Fermi tali principi, resta da esaminare se l’esame compiuto dalla Corte territoriale possa o meno dirsi esaustivo rispetto alla problematica sollevata.
La consulenza di parte, pur se tardiva come tale, costituisce comunque un atto difensivo, e perciò da esaminarsi nelle sue connotazioni relative allo stato di salute mentale della D.P.L. , soprattutto se correlate alle gravi patologie da cui incontestatamente era affetta.

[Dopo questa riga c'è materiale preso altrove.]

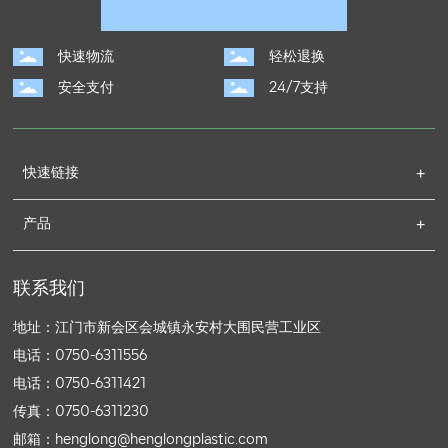
快速物流
轻松退换
安全支付
24/7支持
快速链接
产品
联系我们
地址：江门市新会区会城镇永安村大围民营工业区
电话：
0750-6311556
电话：
0750-6311421
传真：0750-6311230
邮箱：
henglong@henglongplastic.com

Deve affermarsi che nella specie, alle considerazioni ivi svolte, la sentenza impugnata non ha dedicato neppure una parola, evidentemente ritenendo che la tardività della consulenza di parte rendesse non degne di esame le ragioni difensive che la stessa conteneva; recentemente le Sezioni unite di questa Corte hanno riaffermato che se la consulenza di parte risulta viziata sotto il profilo processuale, la stessa conserva le connotazioni di atto difensivo e pertanto sotto tale aspetto non può essere ignorata dal giudice del merito.
Se si inquadra il completo silenzio mantenuto su tale atto nella condizione generale della D.P.L. , affetta da gravi malattie, tutte influenti sulla sfera psichica e nella quasi coincidenza temporale tra la dimissione dall’ospedale per infarto cerebrale in soggetto affetto da neoplasia cerebrale e la redazione dell’atto notarile in questione, la motivazione appare quanto meno carente ed inidonea a dare conto compiuto della decisione assunta.
L’impugnata sentenza va pertanto cassata per il rilevato vizio motivazionale e rinviata alla Corte di appello di Bari, in diversa composizione, la quale provvederà anche sulle spese del presente procedimento per cassazione.

P.Q.M.

La Corte accoglie il ricorso, cassa la sentenza impugnata e rinvia anche per spese alla Corte di appello di Bari, altra sezione.